Randomisation

When a 'z' just doesn't cut it... (Oren Nachman's random notes from Microsoft)

December, 2010

Posts
  • Randomisation

    WP7 Silverlight Gotcha: Setting the Source on a MediaElement will stop background music playback

    • 1 Comments

    Applies To: Silverlight (the restriction applies to XNA, but the MediaElement is only Silverlight)

    Quick Bits

    Simply setting the Source of a MediaElement to a valid source will stop any current background playback, causing you to fail Marketplace certification, according to section 6.5.1 from the certification guide.

    The Fine Print

    From the certification guide:

    6.5.1  Initial Launch Functionality 

    When the user is already playing music on the phone when the application is launched, the application must not pause, resume, or stop the active music in the phone MediaQueue by calling the Microsoft.Xna.Framework.Media.MediaPlayer class. If the application plays its own background music or adjusts background music volume, it must ask the user for consent to stop playing/adjust the background music (e.g. message dialog or settings menu). 

    Note: This requirement does not apply to applications that play sound effects through the Microsoft.Xna.Framework.Audio.SoundEffect class, as sound effects will be mixed with the MediaPlayer. The SoundEffect class should not be used to play background music. 

    Note: This requirement does not apply to Music + Videos Hub applications that are described in Section 6.4 

    The Setup

    You have a MediaElement which only used to play back one file, so you set the Source in your XAML.

    The Sting

    The user starts playing some music in Zune, then launches your XAP. As soon as your XAML loads and the MediaElement's Source is set, the background music stops playing, even if the MediaElement is not playing. That's right, even if you set AutoPlay = "False", the background music will still be stopped.

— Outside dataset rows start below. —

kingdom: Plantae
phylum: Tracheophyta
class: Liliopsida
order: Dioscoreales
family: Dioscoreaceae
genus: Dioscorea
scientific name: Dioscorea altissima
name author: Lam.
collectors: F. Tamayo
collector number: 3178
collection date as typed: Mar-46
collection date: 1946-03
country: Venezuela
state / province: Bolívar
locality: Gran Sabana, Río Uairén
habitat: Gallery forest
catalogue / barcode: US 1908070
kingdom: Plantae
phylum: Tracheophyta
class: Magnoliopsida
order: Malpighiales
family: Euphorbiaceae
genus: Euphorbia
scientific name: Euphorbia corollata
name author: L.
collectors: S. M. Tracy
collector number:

    Since you must ask the user for consent, you will have failed certification.

    The Solution

    1. Never set a MediaElement's Source in XAML, unless that XAML is on a page that you navigate to after asking the user for consent.
    2. Check to see if background music is playing and then set the source (in code).
      Note: If you set the source and then immediately call Play(), the Play() will have no affect since the MediaElement will still be in the "Opening" state, instead set "AutoPlay = true" (works from code)
  • Randomisation

    WP7 Dev Tip: Detecting whether or not the user is playing music in the background

    • 2 Comments

    Applies To: Silverlight & XNA

    Quick Bits

    Microsoft.Xna.Framework.Media.MediaPlayer.GameHasControl

    The Setup

    Your app does some sort of music playing that doesn't make sense to blend into any already playing background music (for example, you're going to stream your own music) or you simply want to show a video.

    Why You Care?

    If you just start playing music you will fail certification according to section 6.5.1 of the certification guide if you don't ask the user if you can stop the background music, but how can you stop the background music if you don't know it's playing? Hence, you care!

    The Solution

    Query Microsoft.Xna.Framework.Media.MediaPlayer.GameHasControl (it's a bool) - if you have control, then you're good to go. If you don't have control, then there is something in the background and you need to prompt the user before continuing. 

    Silverlight Note: you'll need to link in Microsoft.Xna.Framework.dll for this to work, but make sure you don't distribute this file with your XAP by mistake (or you'll also fail certification for redistributing phone assemblies)

  • Randomisation

    WP7 Gotcha: Showing a Launcher or Chooser will crash while Navigating

    • 2 Comments

    Applies To: Silverlight & XNA (anyone using Launchers / Choosers)

    Quick Bits

    Always wrap [some launcher object].Show() with a try/catch block which catches InvalidOperationException, since running Show() while navigating (for example, if the user clicks your button multiple times quickly in succession) will cause this Exception to be thrown.

    The Setup

    You have a button that says "Purchase Me" which launches the Marketplace or one that says "Send Feedback" which launches Outlook to send an email. For example:

    EmailComposeTask emailComposeTask = new EmailComposeTask();
    emailComposeTask.To = "feedback@awesomeapps.contoso.com";
    emailComposeTask.Subject = "Feedback for AwesomeApp";
    emailComposeTask.Show();

    The Sting

    The user hits the button multiple times, quickly. The app crashes.

    The Cause

    If you debug this you'll find that you can't reproduce this behaviour on the Emulator (at least, I couldn't) but that it reproduces pretty consistently on the phone. 

    On the phone you'll get an InvalidOperationException with the following message:

    Navigation is not allowed when the task is not in the foreground. Error: -2147220989

    The Solution

    There are a couple of solutions - you could remember your state, so that if you clicked the button once and haven't navigated back yet then you just don't call Show(). Alternatively you could check if you were currently Navigating, and not call Show(). I personally prefer to wrap the statement in a try/catch block since it's the easiest to have to worry about and the cost for the try/catch block is minimal (performance wise).